Alice Júnior | Felicidade como ato revolucionário

*o filme faz parte da cobertura da 43° Mostra Internacional de Cinema de São Paulo


[dropcap]A[/dropcap]lice Júnior me remeteu fortemente ao adorável Com Amor, Simon. Ambos preenchem um vácuo importantíssimo: filmes leves, fofos e otimistas centrados no cotidiano e na vivência de protagonistas LGBT – um adolescente gay, no caso de Simon, e uma garota trans, no caso de Alice Júnior. Assim, o que era clichê torna-se revolucionário.

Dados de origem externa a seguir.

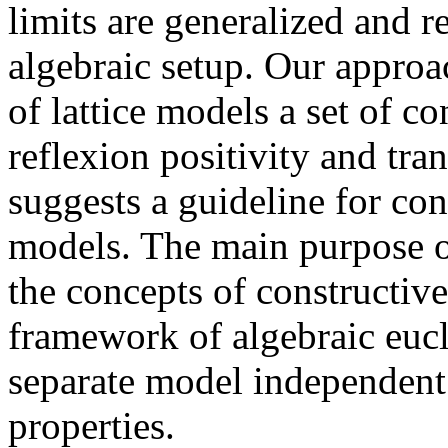
limits are generalized and 
algebraic setup. Our approac
of lattice models a set of c
reflexion positivity and tra
suggests a guideline for con
models. The main purpose of
the concepts of constructive
framework of algebraic eucli
separate model independent
properties.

E não apenas pelo fato de que a mudança no ponto de vista já é capaz de transformar uma história batida em algo novo, repleto de frescor. Mas também por que, para uma jovem como Alice (Anne Celestino), a própria felicidade – apenas sua própria existência – é um ato revolucionário. Em uma realidade em que a expectativa de vida de pessoas trans é de 35 anos, ver Alice indo bem na escola, tendo um relacionamento incrível com o pai (Emmanuel Rosset), fazendo amigos e se apaixonando é tocante.

É claro que, no meio de tudo isso, ela sofre. Bastante. Amores não correspondidos, a dificuldade de fazer amigos em uma nova escola, a adaptação em uma pequena cidade gaúcha depois de anos em Recife. Situações normais na vida adolescente (e, certamente, na vida adolescente de cinema). O diretor Gil Baroni e o roteirista Luiz Bertazzo entendem bem a importância de retratar a banalidade da vida de Alice, mas também o quanto essa banalidade traz diversas outras nuances para uma garota trans.

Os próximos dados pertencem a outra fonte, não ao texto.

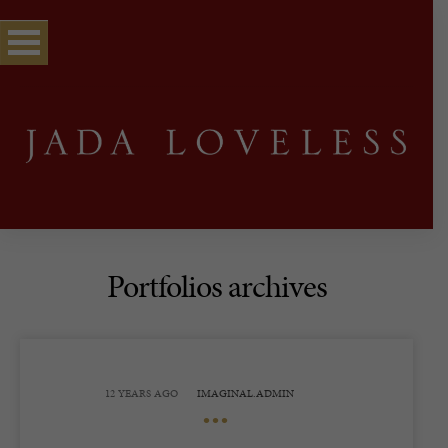
Portfolios archives
12 YEARS AGO
IMAGINAL.ADMIN
•••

Assim, a crueldade das outras meninas da escola não são apenas implicância com a aluna nova, mas preconceito. Os professores não são apenas “chatos”, mas efetivamente cruéis ao insistirem em chamar Alice por seu nome de registro — mesmo o único professor que não se mostra transfóbico demora meses para entender o quanto Alice está sofrendo com coisas básicas como não poder ir ao banheiro durante as aulas, já que as outras garotas se recusam a deixá-la usar o banheiro feminino. A cena da “humilhação na festa da aluna popular” quase que obrigatória em filmes adolescentes rende um momento belíssimo de aceitação e sororidade.

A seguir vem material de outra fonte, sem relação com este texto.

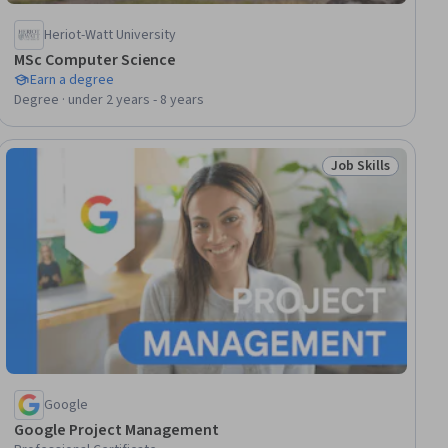
Heriot-Watt University
MSc Computer Science
Earn a degree
Degree · under 2 years - 8 years
Job Skills
lls
Status: Job Skills
Google
Google Project Management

A construção da relação entre Alice e seu pai, Jean, também se mostra muito acertada. Indo no caminho contrário da maioria das produções sofre protagonistas trans, Alice Júnior deixa a garota ter um relacionamento de amizade e puro companheirismo com o pai, que se encanta ao ver a filha toda arrumada para o primeiro dia na nova escola, que insiste em corrigir sempre que alguém se refere a ela no masculino e que está ao seu lado para qualquer coisa. Pode não ser a realidade da maioria dos jovens e das jovens trans, mas esta é a beleza da arte: ela não precisa ser apenas o que somos, mas o que podemos ser.

Centrado na performance vibrante e carismática (e autêntica, já que ela própria é uma jovem trans) de Anne Celestino, Alice Júnior é um exemplo perfeito da importância de contarmos histórias diversas no cinema e do quanto o que parece mais clichê e comum para quem é maioria pode ser revolucionário quando falamos de quem ainda é tão marginalizado. O mundo das maravilhas de Alice é, definitivamente, um objetivo a ser alcançado.


Alice Júnior (Bra, 2019), escrito por Luiz Bertazzo, dirigido por Gil Baroni, com Anne Celestino, Emmanuel Rosset, Surya Amitrano, Matheus Moura e Thaís Schier.